In Matthew 28:19-20, Jesus told the disciples--not just "the twelve" but a good sized group--the following: Go therefore and make disciples of all the nations, baptizing them in the name of the Father and of the Son and of the Holy Spirit, teaching them to observe all things that I have commanded you; and lo, I am with you always, even to the end of the age." Amen. As a preacher I heard years ago preach, there are four commands: Go...Win...Baptize...Teach. GO...get out of your home, off your rear and make disciples (WIN)...then see that they are BAPTIZED after they are saved...then teach them. That's our job in a nutshell.

The last excuse on the list is troublesome. We need to be there for people when they go through divorce and separation. It is perhaps the hardest time that a person goes through, other than the death of a spouse. It is one thing if a man or woman leaves their spouse for another person; Paul wrote in 1 Corinthians 5 about that issue. This is we should talk more about, but also be willing to extend that loving hand to this group--or any people--in a time of trouble. We need to show them that we love them.

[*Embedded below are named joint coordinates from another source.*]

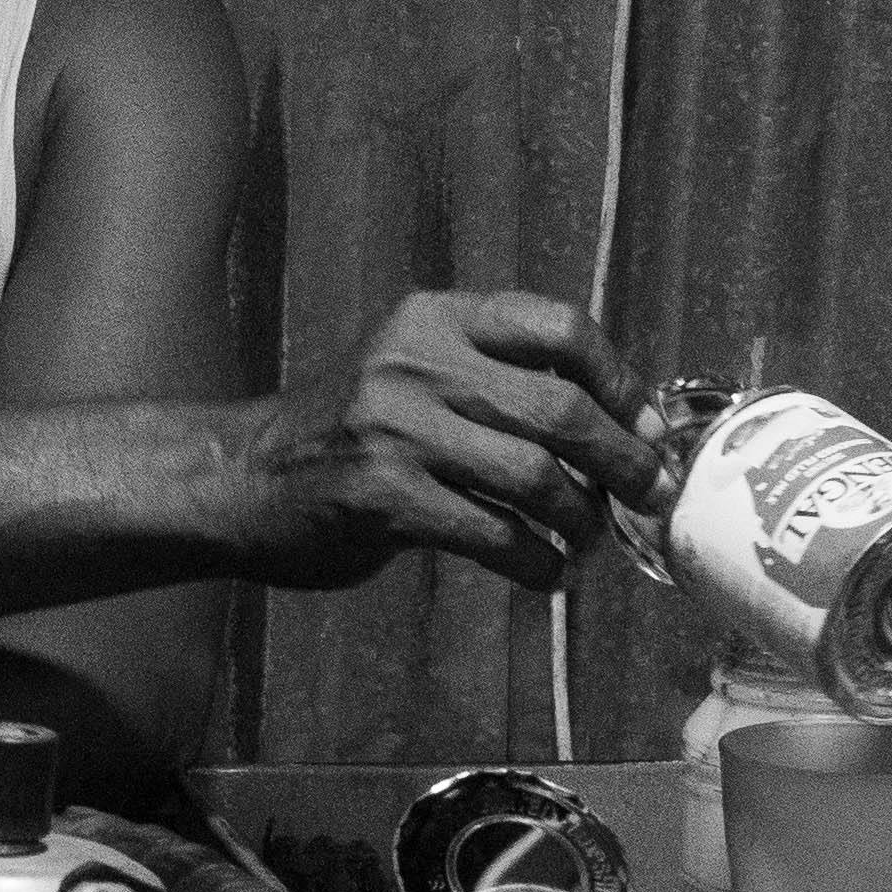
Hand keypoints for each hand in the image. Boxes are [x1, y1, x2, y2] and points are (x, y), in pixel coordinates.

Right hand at [229, 288, 654, 591]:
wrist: (241, 477)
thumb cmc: (348, 431)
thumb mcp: (411, 369)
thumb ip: (491, 377)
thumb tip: (614, 424)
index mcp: (435, 317)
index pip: (556, 326)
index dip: (620, 378)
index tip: (650, 426)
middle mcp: (416, 361)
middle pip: (559, 407)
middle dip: (622, 460)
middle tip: (650, 495)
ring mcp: (395, 428)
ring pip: (533, 476)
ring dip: (580, 519)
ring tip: (589, 541)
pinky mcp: (382, 497)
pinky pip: (491, 534)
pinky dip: (535, 562)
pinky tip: (547, 574)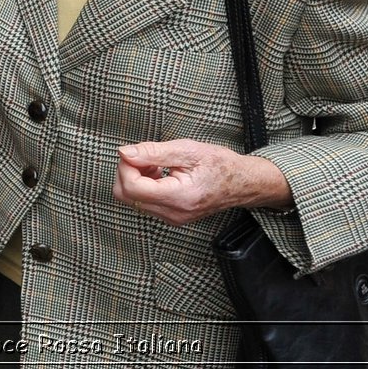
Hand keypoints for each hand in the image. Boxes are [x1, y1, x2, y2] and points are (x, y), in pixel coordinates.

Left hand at [114, 140, 292, 226]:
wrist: (242, 183)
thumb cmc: (220, 165)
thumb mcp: (188, 150)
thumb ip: (153, 152)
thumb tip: (124, 152)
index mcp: (179, 197)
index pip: (131, 188)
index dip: (126, 167)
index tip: (136, 153)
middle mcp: (173, 213)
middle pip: (126, 196)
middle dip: (128, 172)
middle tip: (146, 158)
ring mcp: (172, 218)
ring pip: (132, 200)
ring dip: (136, 178)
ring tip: (157, 166)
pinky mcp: (171, 216)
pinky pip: (143, 202)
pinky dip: (144, 185)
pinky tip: (160, 174)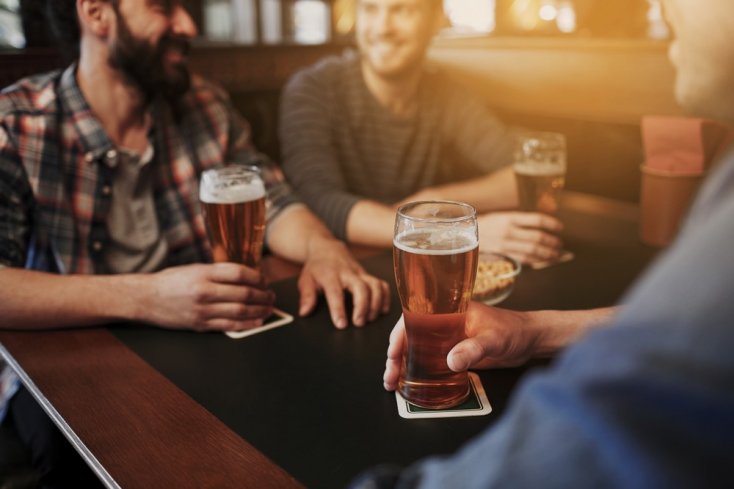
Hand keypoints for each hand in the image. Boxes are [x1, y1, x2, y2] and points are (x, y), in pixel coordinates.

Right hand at [143, 263, 274, 331]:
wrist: (145, 298)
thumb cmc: (170, 281)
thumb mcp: (193, 268)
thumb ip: (217, 272)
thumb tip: (244, 276)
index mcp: (203, 273)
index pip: (238, 272)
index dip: (257, 277)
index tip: (265, 280)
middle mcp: (203, 291)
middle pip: (243, 293)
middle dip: (262, 295)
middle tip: (271, 296)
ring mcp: (202, 310)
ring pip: (239, 311)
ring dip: (259, 310)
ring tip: (268, 308)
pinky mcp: (199, 325)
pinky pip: (228, 326)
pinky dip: (246, 324)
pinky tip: (257, 321)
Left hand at [298, 238, 390, 328]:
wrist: (327, 249)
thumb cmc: (317, 267)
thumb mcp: (306, 280)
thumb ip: (306, 296)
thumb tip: (304, 312)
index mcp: (330, 274)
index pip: (335, 292)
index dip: (339, 309)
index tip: (341, 324)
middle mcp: (348, 273)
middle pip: (361, 288)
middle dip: (362, 306)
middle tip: (359, 323)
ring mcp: (360, 273)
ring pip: (374, 285)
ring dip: (376, 303)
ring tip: (370, 319)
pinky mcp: (368, 275)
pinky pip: (382, 284)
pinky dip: (386, 297)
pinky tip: (383, 310)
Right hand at [383, 303, 539, 390]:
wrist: (531, 340)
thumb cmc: (515, 331)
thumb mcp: (494, 339)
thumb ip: (473, 349)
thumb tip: (450, 362)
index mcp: (448, 310)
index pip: (414, 318)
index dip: (399, 335)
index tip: (392, 354)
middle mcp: (443, 323)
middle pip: (410, 336)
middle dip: (395, 356)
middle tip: (389, 377)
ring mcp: (448, 339)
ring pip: (416, 350)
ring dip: (403, 365)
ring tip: (393, 383)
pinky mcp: (455, 352)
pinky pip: (430, 360)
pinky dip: (417, 370)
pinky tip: (410, 383)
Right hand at [477, 211, 563, 264]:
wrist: (466, 234)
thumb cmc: (488, 224)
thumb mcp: (503, 216)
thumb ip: (521, 220)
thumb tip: (544, 222)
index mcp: (510, 217)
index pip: (536, 219)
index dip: (551, 223)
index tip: (560, 227)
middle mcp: (508, 231)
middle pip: (537, 237)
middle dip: (552, 242)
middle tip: (560, 244)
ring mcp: (505, 244)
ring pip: (532, 251)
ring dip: (547, 253)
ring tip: (556, 254)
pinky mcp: (503, 255)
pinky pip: (523, 259)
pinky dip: (536, 260)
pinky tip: (543, 260)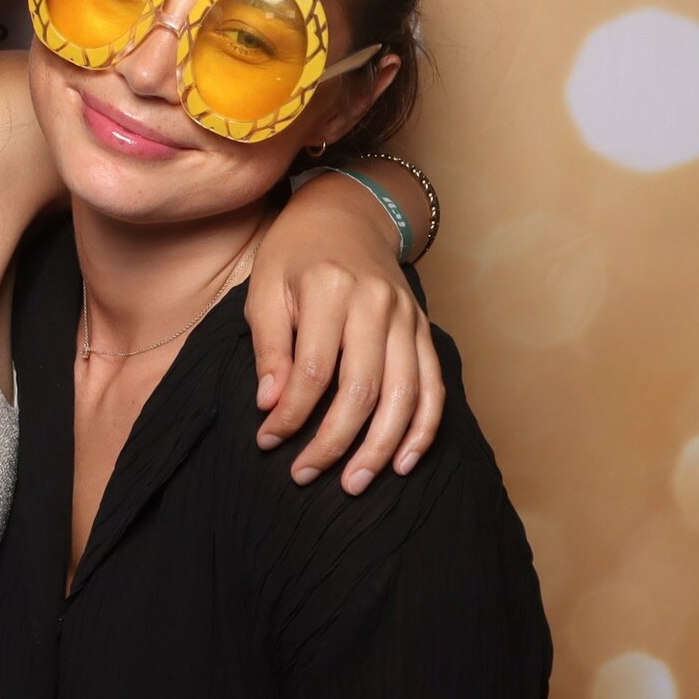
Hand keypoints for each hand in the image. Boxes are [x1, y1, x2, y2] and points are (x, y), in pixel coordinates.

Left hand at [243, 172, 444, 493]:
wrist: (346, 215)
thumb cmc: (295, 254)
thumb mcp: (264, 288)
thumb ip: (269, 346)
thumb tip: (271, 405)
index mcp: (329, 290)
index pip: (313, 371)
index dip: (291, 415)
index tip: (268, 441)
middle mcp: (376, 304)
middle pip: (362, 390)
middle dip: (333, 442)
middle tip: (305, 475)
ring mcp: (407, 319)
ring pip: (404, 396)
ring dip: (380, 448)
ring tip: (354, 483)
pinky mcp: (423, 330)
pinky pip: (433, 387)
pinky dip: (423, 429)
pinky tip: (404, 462)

Next week, we will examine the benefits of being in church. These are benefits that the person will experience, but also the local church will experience as well. In short, give this some thought: since God gifted you with gifts and talents to be used for Him and for the enjoyment and use of others, is it not a grievous sin to withhold and misuse that gift? The man who buried the sum of gold that was entrusted to him by his master comes to mind.

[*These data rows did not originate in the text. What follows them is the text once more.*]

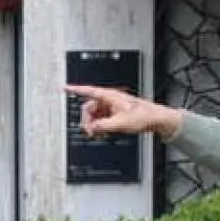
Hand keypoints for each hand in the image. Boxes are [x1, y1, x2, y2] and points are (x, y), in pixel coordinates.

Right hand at [63, 85, 180, 141]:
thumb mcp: (120, 124)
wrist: (156, 119)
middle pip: (89, 107)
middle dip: (87, 119)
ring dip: (94, 124)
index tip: (63, 87)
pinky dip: (101, 126)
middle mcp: (110, 100)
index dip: (74, 89)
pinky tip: (105, 131)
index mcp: (110, 96)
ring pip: (95, 115)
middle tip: (91, 131)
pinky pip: (102, 119)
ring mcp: (112, 106)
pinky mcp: (115, 113)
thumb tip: (91, 128)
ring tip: (100, 133)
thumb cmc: (143, 116)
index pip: (88, 91)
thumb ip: (103, 126)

However, there is an overarching concept that we will address in the third message in this short mini-series. The worship service should be the culmination of the week for the believer, one marked by prayer, study and private worship. I believe that for the most part those that do not attend Sunday worship service are not studying their Bibles, praying or offering private worship to God. The end result is a de-emphasis on the worship of God on the Lord's Day, and all the excuses that entails.